In 2012, BCRW were left with the decision whether to go ahead with the Bay Ultra in its original format with no sponsors. It was decided to go ahead with minimum frills, but fortunately a month before the event Lemaitre Industrial Footwear came forward with sponsorship, and the race was named the Lemaitre Bay Ultra . In 2014, Lemaitre’s parent company, Bagshaw, took over the sponsorship, and the race became known as the Bagshaw Bay Ultra.
The record holders on the old course up through Walmer, out to Lake farm, returning over the Chelsea Hills and back through Walmer are Charl Matheus and Helene Joubert. The route was then changed to run along Marine Drive before climbing the Chelsea Hills and returning through Walmer. New records were set by Lindile Tokota and Leanne Findlay. In 2009, the route changed again to an out and back along Marine Drive, much of it along the magnificent south coast and back along the new beach cycle path.
However, this out-and-back route did not embody the original concept of the Bay Ultra, and in 2011 the route reverted back to a circular course starting at Pollok Beach, going through Walmer and onto Upper Seaview Road, and then on to Sardinia Bay Road, to Victoria Drive and back along Marine Drive. To complete 50km there was a short out and back along Upper Seaview Road, but this now takes place in the seaside village of Schoenmakerskop.
A 10 km Participation League race has been held in conjunction with the Bay Ultra. This 10 km has been a well-supported race, and an important generator of funds for the total event. During the two years when the relay race was held – 2010 and 2011 – the 10km race was cancelled.
A 5 km fun run has also been held on the day, but as is the case with all such fun runs, participation depends on conditions on the day. The existence of the popular Park Run from Hobie Beach on a Saturday morning has also caused numbers to drop in this distance.
In 2018, Amobia Communications came on board as the naming sponsor for the Bay Ultra. As a new feature, a 21.1km out and back route was introduced, giving those runners not looking to qualify for the two big ultramarathons an opportunity to participate in a fast, flat course with beautiful scenery.
The Bay Ultra powered by Amobia remains a popular race with runners. It is one of only two ultra-distance races in the Eastern Cape which have prestige and participation league status and is the only one staged in Port Elizabeth.

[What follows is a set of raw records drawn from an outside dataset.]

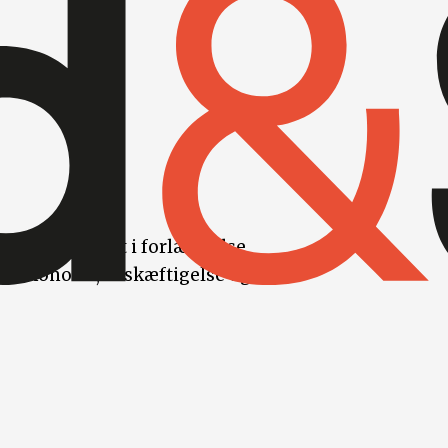
med ligger det i forlængelse
om økonomi, beskæftigelse og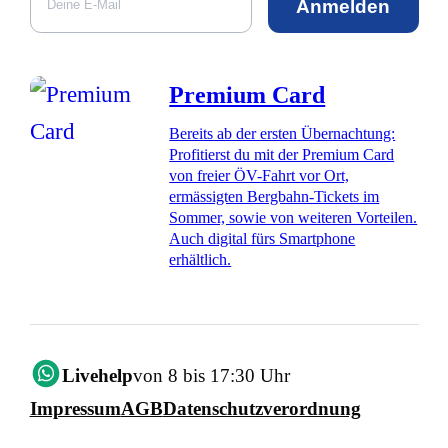
Anmelden
Premium Card
Bereits ab der ersten Übernachtung:
Profitierst du mit der Premium Card
von freier ÖV-Fahrt vor Ort,
ermässigten Bergbahn-Tickets im
Sommer, sowie von weiteren Vorteilen.
Auch digital fürs Smartphone
erhältlich.
Livehelp
von 8 bis 17:30 Uhr
Impressum
AGB
Datenschutzverordnung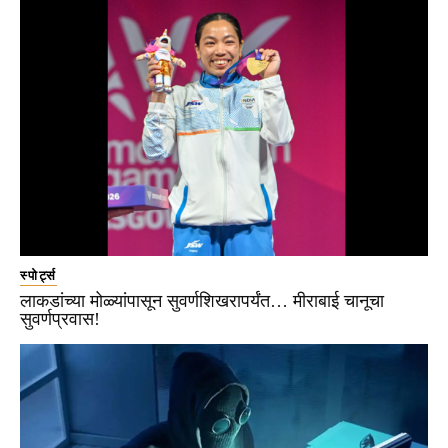
स्पोर्ट्स
लाकडांच्या मोळ्यांपासून सुवर्णशिखरापर्यंत… मीराबाई चानूचा
सुवर्णप्रवास!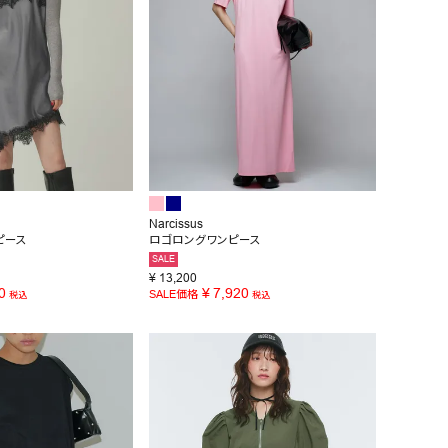
Narcissus
ピース
ロゴロングワンピース
SALE
¥
13,200
0
¥
7,920
SALE価格
税込
税込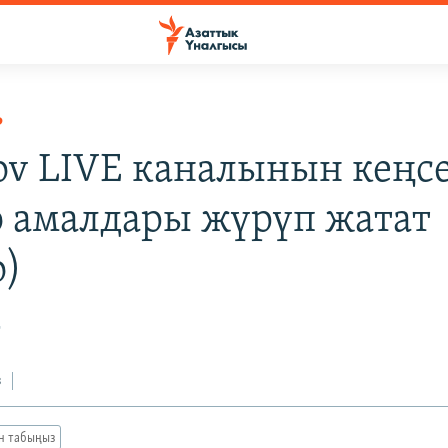
Р
ov LIVE каналынын кеңс
ө амалдары жүрүп жатат
о)
2
з
ан табыңыз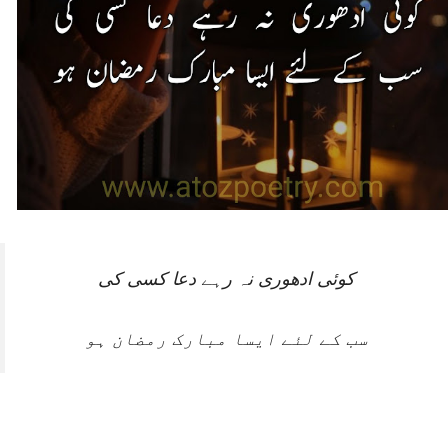
کوئی ادھوری نہ رہے دعا کسی کی
سب کے لئے ایسا مبارک رمضان ہو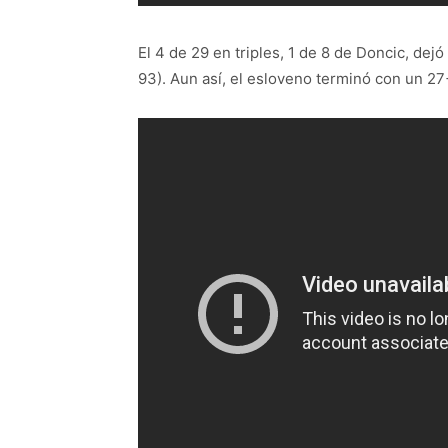
El 4 de 29 en triples, 1 de 8 de Doncic, dej
93). Aun así, el esloveno terminó con un 2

Because of its position in the calendar in relation to the Two Oceans and Comrades Marathons, the race is often used by athletes to gauge their training for these internationally known events.
The race has a record of all races and awards permanent numbers to runners who have completed 10 races, and the table below gives the number of finishers over the years since 1998. Entrants are typically 10 to 20% higher than finishers - the large entry in 2000 a result of the hype over the Millennium Comrades.
Over the years the race has been won by many famous names including Dmitiri Grishin, Charl Matheus and Donovan Wright, and on the ladies’ side: Helene Joubert, Margie Saunders and Lorna Lumb.
2019 will be the 37th year that there has been a 50km ultra marathon race in Port Elizabeth.